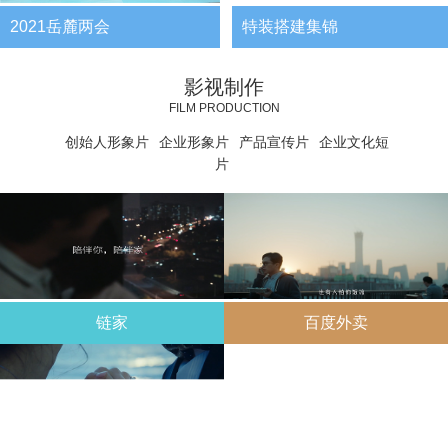
2021岳麓两会
特装搭建集锦
影视制作
FILM PRODUCTION
创始人形象片
企业形象片
产品宣传片
企业文化短
片
链家
百度外卖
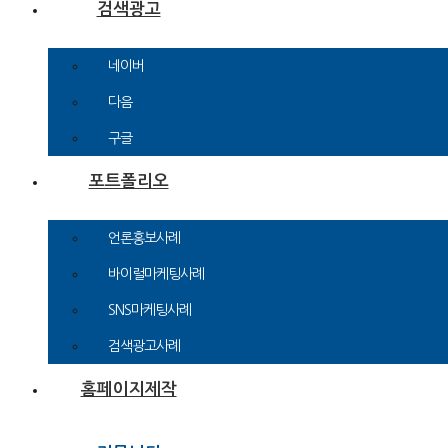
검색광고
네이버
다음
구글
포트폴리오
언론홍보사례
바이럴마케팅사례
캐릭
SNS마케팅사례
검색광고사례
홈페이지제작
────────────────────────────────────────
*What is being asked:* Where the material contains pictures, leave them out and copy the rest verbatim.

*Answer section:*
2021岳麓两会
特装搭建集锦
影视制作
FILM PRODUCTION
创始人形象片
企业形象片
产品宣传片
企业文化短
片
链家
百度外卖
검색광고
네이버
다음
구글
포트폴리오
언론홍보사례
바이럴마케팅사례
캐릭
SNS마케팅사례
검색광고사례
홈페이지제작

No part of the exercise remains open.